Après le vote, le sénateur du Gard, Simon Sutour, accompagné de Bernard Lalande, ne s’attardent pas. Ils ont défendu l’abstention. « Je ne respecterai pas la discipline de groupe. Je vais m’abstenir » prévient-il… Au moment du vote dans l’hémicycle, ce sont au final 9 sénateurs PS qui se sont abstenus, selon le détail des votes publié sur le site du Sénat : Michel Boutant, Françoise Cartron, Frédérique Espagnac, Laurence Harribey, Éric Jeansannetas, Bernard Jomier, Bernard Lalande, Jean-Yves Roux et donc Simon Sutour. 68 ont voté contre.

« Si tout doit se décider au PS, ce n’est plus la peine qu’il y ait de groupe »

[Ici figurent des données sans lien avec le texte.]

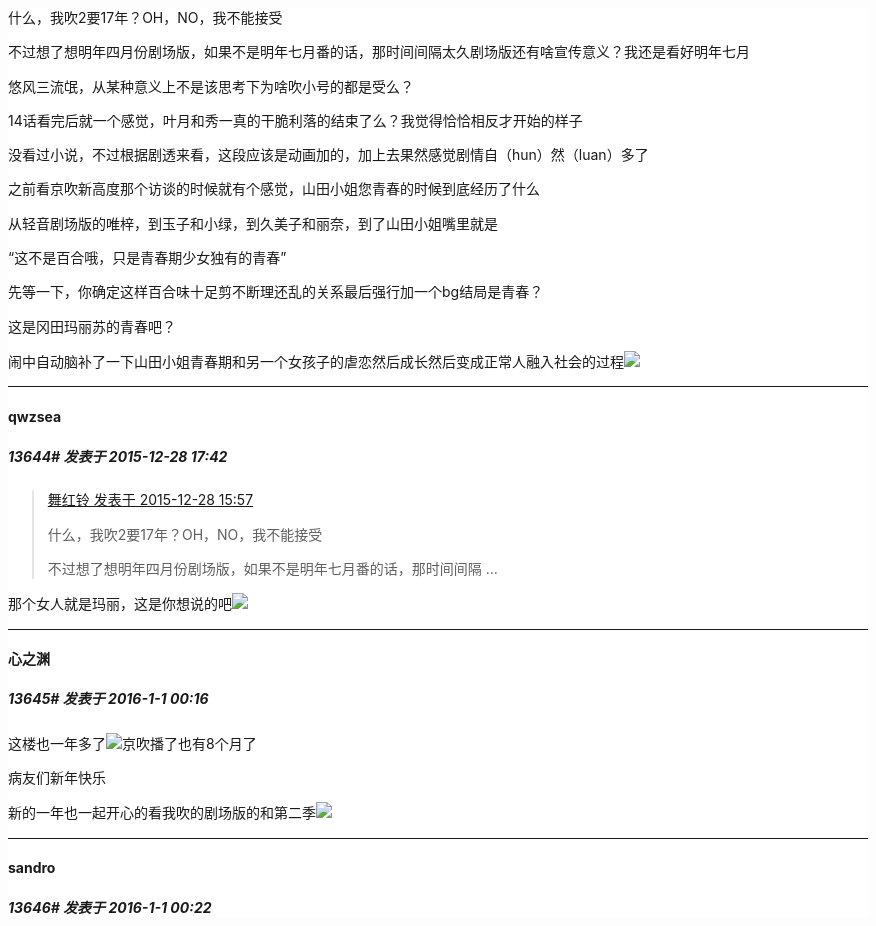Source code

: 
什么，我吹2要17年？OH，NO，我不能接受

不过想了想明年四月份剧场版，如果不是明年七月番的话，那时间间隔太久剧场版还有啥宣传意义？我还是看好明年七月


悠风三流氓，从某种意义上不是该思考下为啥吹小号的都是受么？

14话看完后就一个感觉，叶月和秀一真的干脆利落的结束了么？我觉得恰恰相反才开始的样子

没看过小说，不过根据剧透来看，这段应该是动画加的，加上去果然感觉剧情自（hun）然（luan）多了


之前看京吹新高度那个访谈的时候就有个感觉，山田小姐您青春的时候到底经历了什么

从轻音剧场版的唯梓，到玉子和小绿，到久美子和丽奈，到了山田小姐嘴里就是

“这不是百合哦，只是青春期少女独有的青春”

先等一下，你确定这样百合味十足剪不断理还乱的关系最后强行加一个bg结局是青春？

这是冈田玛丽苏的青春吧？


闹中自动脑补了一下山田小姐青春期和另一个女孩子的虐恋然后成长然后变成正常人融入社会的过程<img src="https://static.saraba1st.com/image/smiley/face/06.gif" referrerpolicy="no-referrer">


-----

####  qwzsea  
##### 13644#       发表于 2015-12-28 17:42


<blockquote><a href="httphttps://bbs.saraba1st.com/2b/forum.php?mod=redirect&amp;goto=findpost&amp;pid=31157766&amp;ptid=1085129" target="_blank">舞红铃 发表于 2015-12-28 15:57</a>

什么，我吹2要17年？OH，NO，我不能接受

不过想了想明年四月份剧场版，如果不是明年七月番的话，那时间间隔 ...</blockquote>
那个女人就是玛丽，这是你想说的吧<img src="https://static.saraba1st.com/image/smiley/face/161.jpg" referrerpolicy="no-referrer">


-----

####  心之渊  
##### 13645#       发表于 2016-1-1 00:16


这楼也一年多了<img src="https://static.saraba1st.com/image/smiley/face/161.jpg" referrerpolicy="no-referrer">京吹播了也有8个月了

病友们新年快乐

新的一年也一起开心的看我吹的剧场版的和第二季<img src="https://static.saraba1st.com/image/smiley/face/13.gif" referrerpolicy="no-referrer">


-----

####  sandro  
##### 13646#       发表于 2016-1-1 00:22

Pour compliquer la situation, le premier secrétaire du PS, Olivier Faure, s’en est mêlé, aidé de la présidente du groupe à l’Assemblée, Valérie Rabault. Le député défend le vote contre. « Pourquoi ferait-on un chèque en blanc pour une destination inconnue : transfert des petites lignes aux régions, question de la convention collective par décret... » a-t-il encore dit sur France 2, lundi matin. Pour faire pencher la balance, le numéro 1 du PS a même décroché son téléphone pour convaincre certains camarades sénateurs de voter comme les députés, selon plusieurs sénateurs. Ce que n’a pas apprécié Patrick Kanner, qui l’a fait savoir au début de la réunion de groupe. « Le rôle du premier secrétaire est de laisser le groupe travailler. Si tout doit se décider au PS, ce n’est plus la peine qu’il y ait de groupe » s’agace un sénateur socialiste. « Ces coups de fil, cela a été très mal perçu » renchérit un autre. « Les députés avaient voté pour la loi sur la sécurité intérieure. Alors le côté donneur de leçons… »

Mais dans l’entourage du premier secrétaire, on fait savoir qu’« Oliver Faure a juste appelé un seul sénateur, Olivier Jacquin, le responsable du texte au Sénat, pour avoir son ressenti et savoir si les avancées votées par les sénateurs pouvaient justifier une abstention ». Mais aux yeux du député, il reste des points « durs », comme sur la question de la convention collective. L’idée du premier secrétaire est davantage d’« harmoniser, pas de caporaliser », assure-t-on.

Après le vote, un sénateur PS tente d’ailleurs de minimiser le rôle du député de Seine-et-Marne. Si une majorité de sénateurs PS a choisi le vote contre, c’est avant tout en raison du fond du texte et pour des raisons politiques. Reste que l’épisode montre que le PS est encore loin d’avoir dépassé tous ses clivages et ses divisions de fond.